PROMPT -
Repeat the entries word for word, starting at the line containing "Between Burglary and Arson, which is larger?" and continuing through the end of the entries, with both ends included. Leave the pictures out of your answer.

PROVIDED ENTRIES -
________________

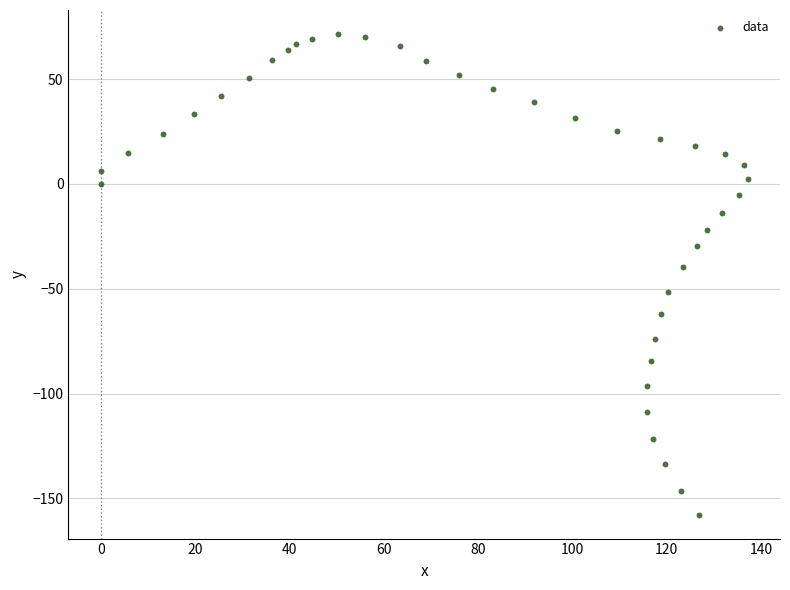

What is the range of X values (max minus min)?

137.2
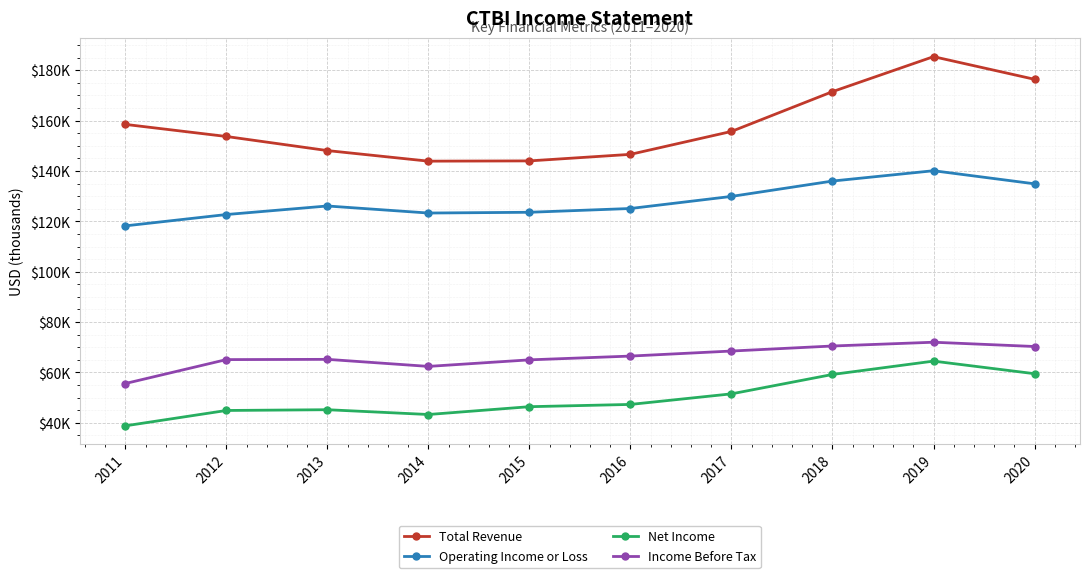

Is it true that Total Revenue equals 104397 at 2012?

False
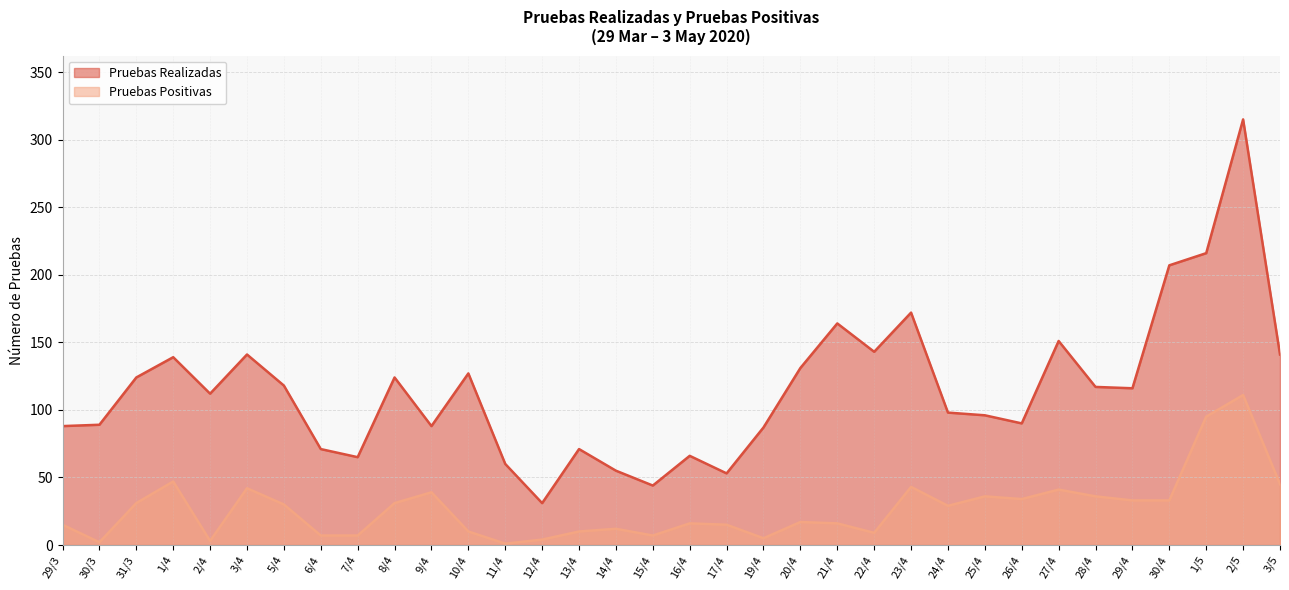

Which series has the largest range (max minus min)?

Pruebas Realizadas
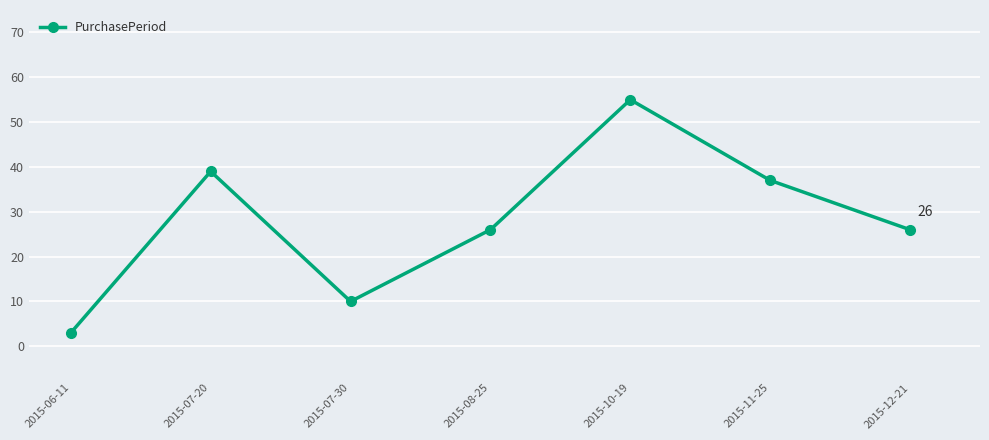

At which label does the data first exceed 26?

2015-07-20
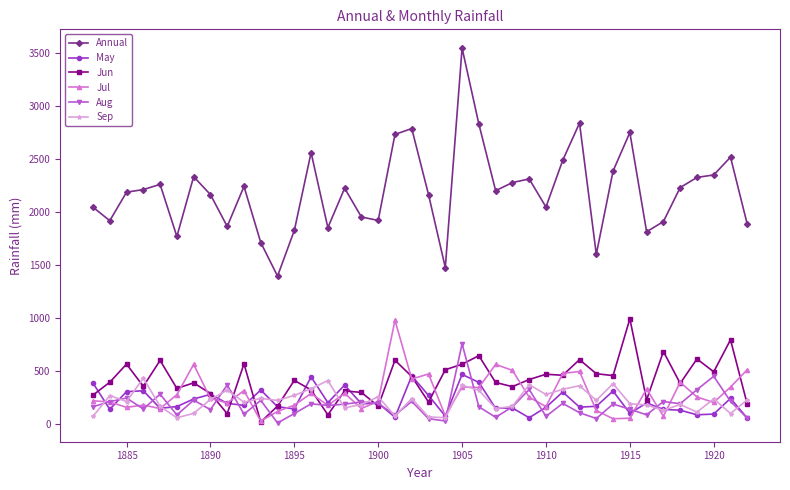

What is the value of the May point at the 1st from the left?

387.8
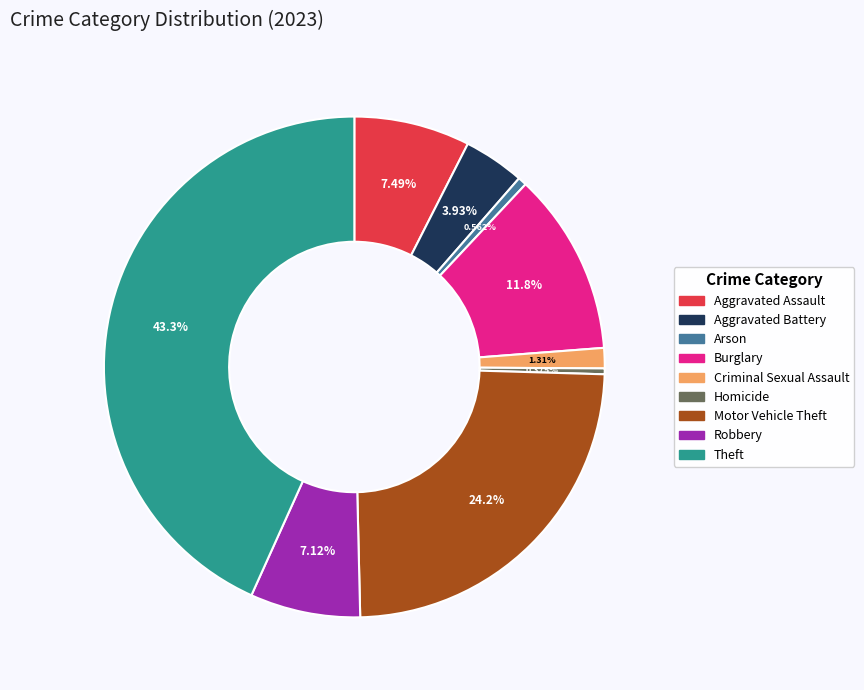

Between Burglary and Arson, which is larger?

Burglary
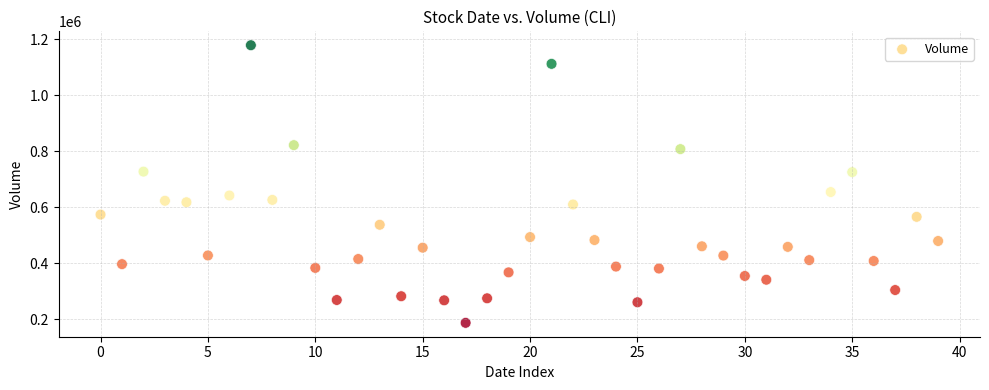

What Y value in the scatter plot is closest to 683367?

654697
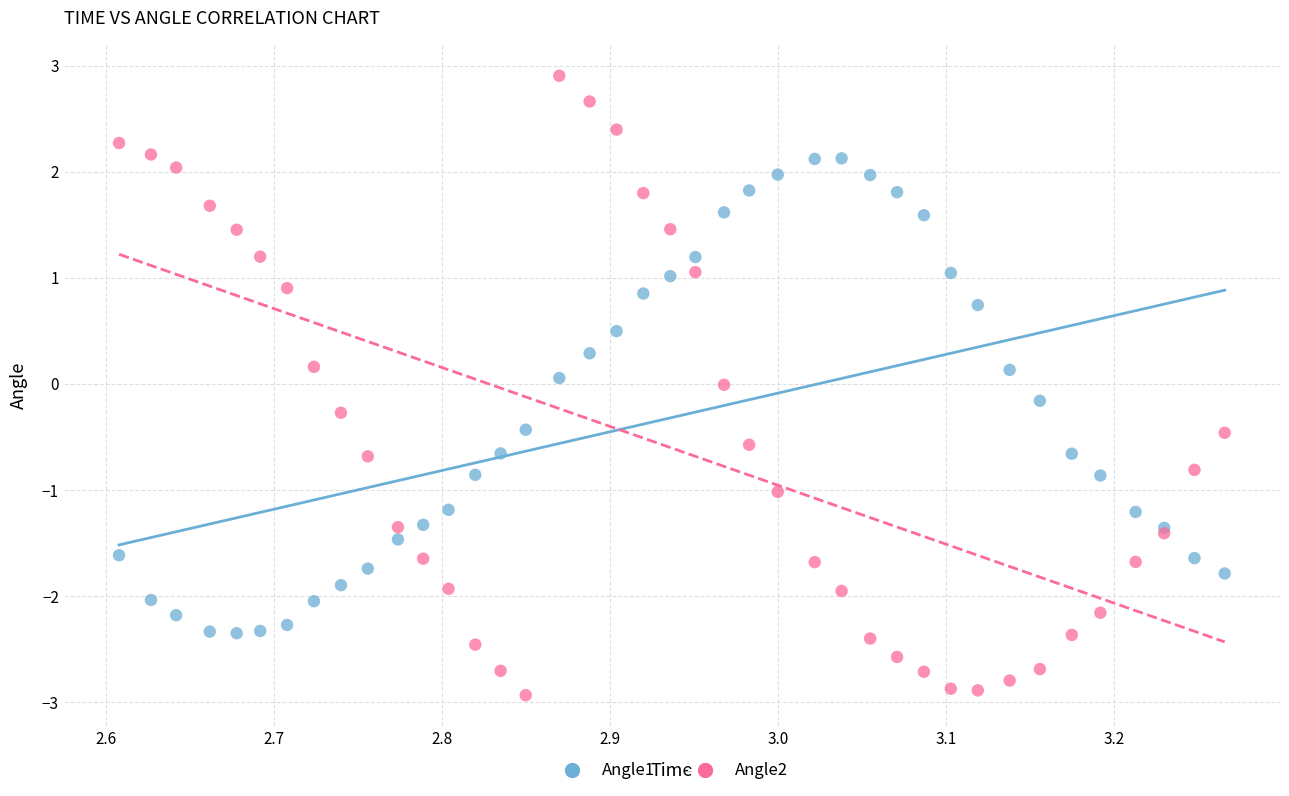

What are all the series names shown in the legend?

Angle1, Angle2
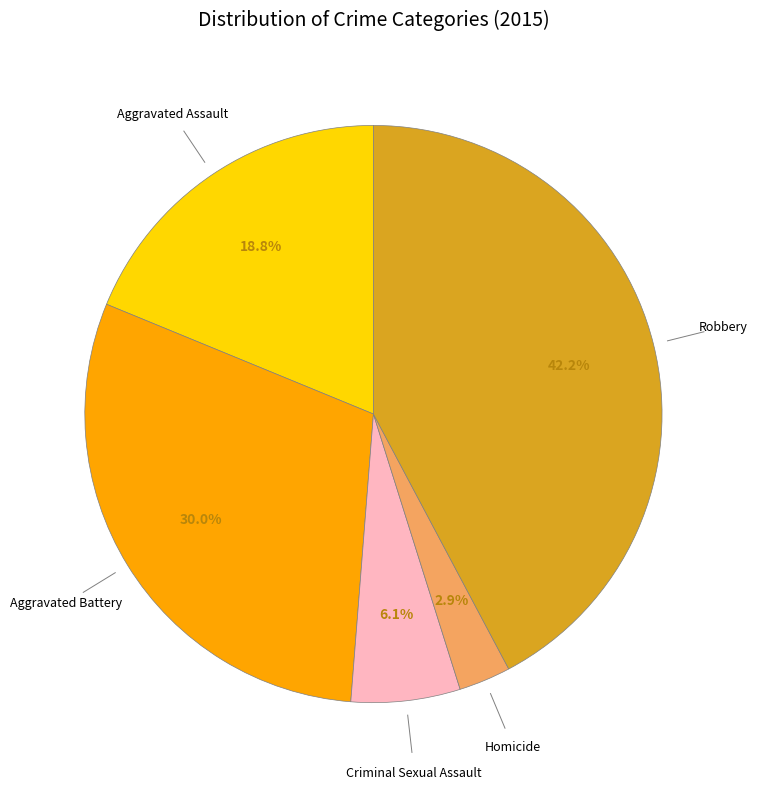

Does any single category account for the majority?

No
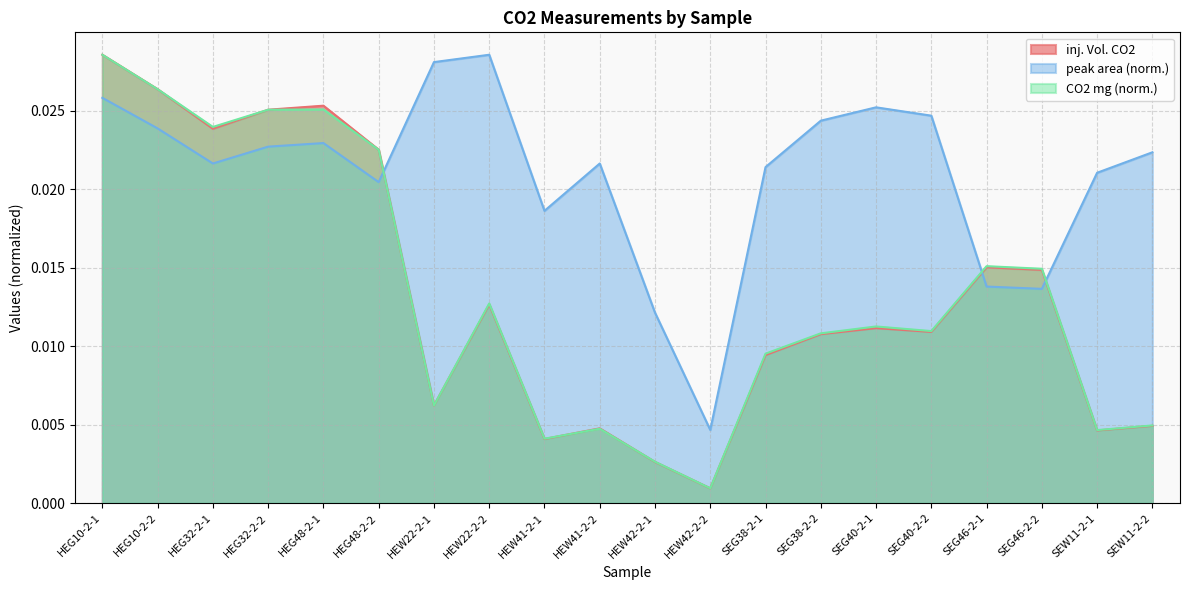

Which series changed the most between HEG32-2-1 and SEG38-2-2?

CO2 mg (norm.)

________________

EXERCISE SOLUTION -
Between Burglary and Arson, which is larger?

Burglary

What Y value in the scatter plot is closest to 683367?

654697

What are all the series names shown in the legend?

Angle1, Angle2

Does any single category account for the majority?

No

Which series changed the most between HEG32-2-1 and SEG38-2-2?

CO2 mg (norm.)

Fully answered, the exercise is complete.